The high incidence of low birth weight and sudden infant death syndrome in these communities was one of the central points of the program. “Babies are the canary in the mine,” Dr. Pies said in her speech at the University of Alabama. “If the babies are not born healthy, you know something is not right in the community.”

Cheramy Anne Pies was born on November 26, 1949, in Los Angeles, the second of three daughters born to Morris Pies, a physician, and Doris (Naboshek) Pies, a nurse. Ella (she later changed her name to Cheri).

Growing up in Encino in the San Fernando Valley, the outgoing and enthusiastic Cheri was a fan of movies, particularly musicals like “My Fair Lady,” and got her early taste of the medical profession working as a receptionist in her father’s office.

After graduating from nearby Birmingham High School, he enrolled at Berkeley in 1967, earning a bachelor’s degree in social sciences in 1971.

Berkeley at the time was a cauldron of Vietnam War-era political passions, after the Free Speech Movement protests rocked the campus beginning in 1964. “Although I wasn’t actively involved in it, I was certainly exposed to politics,” she later said of the movement.

In addition to his wife, Dr.

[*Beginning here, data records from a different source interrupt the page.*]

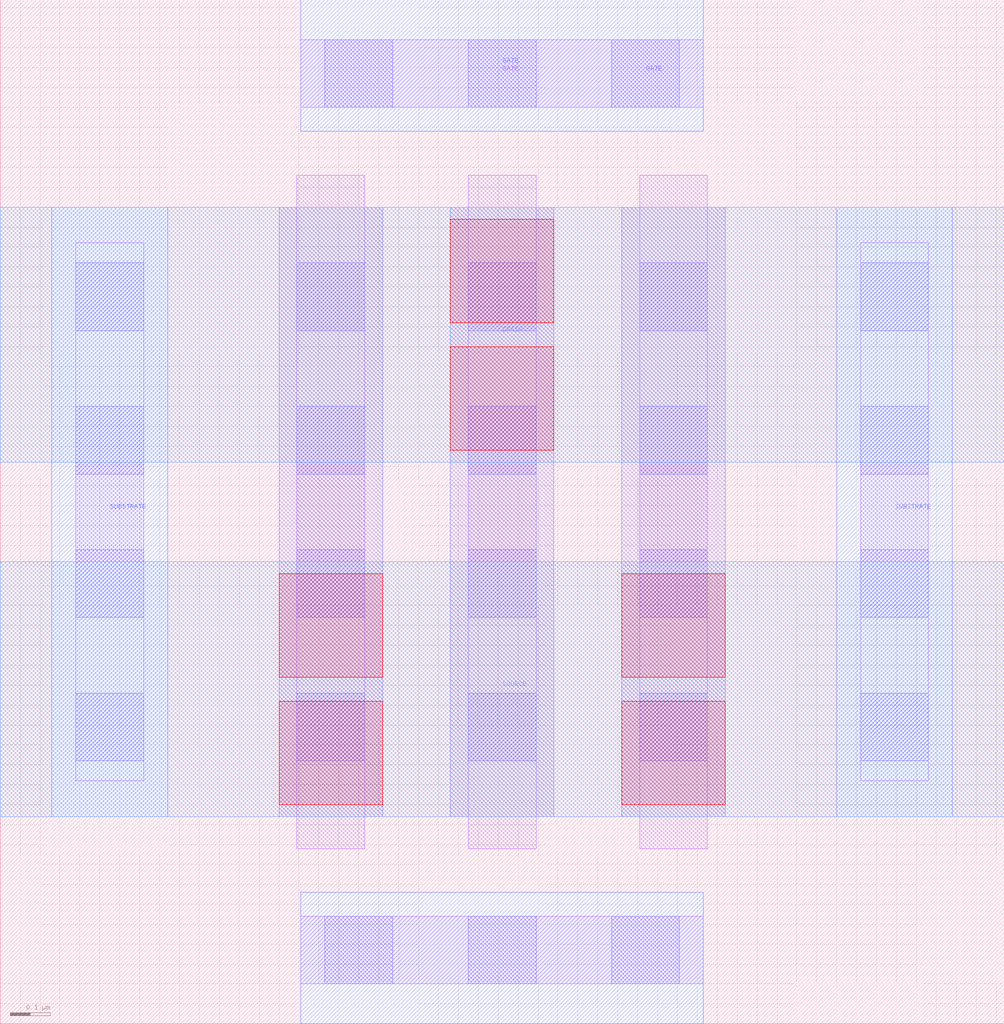
<source format=lef>
# Copyright 2020 The SkyWater PDK Authors
#
# Licensed under the Apache License, Version 2.0 (the "License");
# you may not use this file except in compliance with the License.
# You may obtain a copy of the License at
#
#     https://www.apache.org/licenses/LICENSE-2.0
#
# Unless required by applicable law or agreed to in writing, software
# distributed under the License is distributed on an "AS IS" BASIS,
# WITHOUT WARRANTIES OR CONDITIONS OF ANY KIND, either express or implied.
# See the License for the specific language governing permissions and
# limitations under the License.
#
# SPDX-License-Identifier: Apache-2.0

VERSION 5.7 ;
  NOWIREEXTENSIONATPIN ON ;
  DIVIDERCHAR "/" ;
  BUSBITCHARS "[]" ;
MACRO sky130_fd_pr__rf_nfet_01v8_aM02W1p65L0p15
  CLASS BLOCK ;
  FOREIGN sky130_fd_pr__rf_nfet_01v8_aM02W1p65L0p15 ;
  ORIGIN -0.050000 -0.050000 ;
  SIZE  2.520000 BY  2.570000 ;
  PIN DRAIN
    ANTENNADIFFAREA  0.462000 ;
    PORT
      LAYER met2 ;
        RECT 0.050000 1.460000 2.570000 2.100000 ;
    END
  END DRAIN
  PIN GATE
    ANTENNAGATEAREA  0.495000 ;
    PORT
      LAYER li1 ;
        RECT 0.805000 0.150000 1.815000 0.320000 ;
        RECT 0.805000 2.350000 1.815000 2.520000 ;
      LAYER mcon ;
        RECT 0.865000 0.150000 1.035000 0.320000 ;
        RECT 0.865000 2.350000 1.035000 2.520000 ;
        RECT 1.225000 0.150000 1.395000 0.320000 ;
        RECT 1.225000 2.350000 1.395000 2.520000 ;
        RECT 1.585000 0.150000 1.755000 0.320000 ;
        RECT 1.585000 2.350000 1.755000 2.520000 ;
    END
    PORT
      LAYER met1 ;
        RECT 0.805000 0.050000 1.815000 0.380000 ;
        RECT 0.805000 2.290000 1.815000 2.620000 ;
    END
  END GATE
  PIN SOURCE
    ANTENNADIFFAREA  0.924000 ;
    PORT
      LAYER met2 ;
        RECT 0.050000 0.570000 2.570000 1.210000 ;
    END
  END SOURCE
  PIN SUBSTRATE
    ANTENNADIFFAREA  0.478500 ;
    PORT
      LAYER met1 ;
        RECT 0.180000 0.570000 0.470000 2.100000 ;
    END
    PORT
      LAYER met1 ;
        RECT 2.150000 0.570000 2.440000 2.100000 ;
    END
  END SUBSTRATE
  OBS
    LAYER li1 ;
      RECT 0.240000 0.660000 0.410000 2.010000 ;
      RECT 0.795000 0.490000 0.965000 2.180000 ;
      RECT 1.225000 0.490000 1.395000 2.180000 ;
      RECT 1.655000 0.490000 1.825000 2.180000 ;
      RECT 2.210000 0.660000 2.380000 2.010000 ;
    LAYER mcon ;
      RECT 0.240000 0.710000 0.410000 0.880000 ;
      RECT 0.240000 1.070000 0.410000 1.240000 ;
      RECT 0.240000 1.430000 0.410000 1.600000 ;
      RECT 0.240000 1.790000 0.410000 1.960000 ;
      RECT 0.795000 0.710000 0.965000 0.880000 ;
      RECT 0.795000 1.070000 0.965000 1.240000 ;
      RECT 0.795000 1.430000 0.965000 1.600000 ;
      RECT 0.795000 1.790000 0.965000 1.960000 ;
      RECT 1.225000 0.710000 1.395000 0.880000 ;
      RECT 1.225000 1.070000 1.395000 1.240000 ;
      RECT 1.225000 1.430000 1.395000 1.600000 ;
      RECT 1.225000 1.790000 1.395000 1.960000 ;
      RECT 1.655000 0.710000 1.825000 0.880000 ;
      RECT 1.655000 1.070000 1.825000 1.240000 ;
      RECT 1.655000 1.430000 1.825000 1.600000 ;
      RECT 1.655000 1.790000 1.825000 1.960000 ;
      RECT 2.210000 0.710000 2.380000 0.880000 ;
      RECT 2.210000 1.070000 2.380000 1.240000 ;
      RECT 2.210000 1.430000 2.380000 1.600000 ;
      RECT 2.210000 1.790000 2.380000 1.960000 ;
    LAYER met1 ;
      RECT 0.750000 0.570000 1.010000 2.100000 ;
      RECT 1.180000 0.570000 1.440000 2.100000 ;
      RECT 1.610000 0.570000 1.870000 2.100000 ;
    LAYER via ;
      RECT 0.750000 0.600000 1.010000 0.860000 ;
      RECT 0.750000 0.920000 1.010000 1.180000 ;
      RECT 1.180000 1.490000 1.440000 1.750000 ;
      RECT 1.180000 1.810000 1.440000 2.070000 ;
      RECT 1.610000 0.600000 1.870000 0.860000 ;
      RECT 1.610000 0.920000 1.870000 1.180000 ;
  END
END sky130_fd_pr__rf_nfet_01v8_aM02W1p65L0p15
END LIBRARY

</source>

Pies is survived by his sisters, Lois Goldberg and Stacy Pies.

She would eventually channel Berkeley’s 1960s spirit of activism as an author and teacher, working to improve the lives of openly lesbian parents of the 1980s and beyond, whose numbers increased so rapidly that in 1996, Newsweek magazine reported that an estimated six to 14 million children in the United States had at least one gay parent.

“Adoption agencies are reporting increasing inquiries from prospective fathers, especially men, who identify as gay,” the article said, “and sperm banks say they are in the midst of what some are calling a lesbian-driven ‘gay boom.’”

Many of that generation would acknowledge their debt to Dr. Pies for the rest of their lives, Linder said in a phone interview: “Cheri and I could be anywhere in the world, on a hike in New Zealand or just walking in the Berkeley Hills, and people would see her and stop to say thank you, saying that Ben or Alice or whoever it is wouldn’t be in her life if it wasn’t for Cheri.”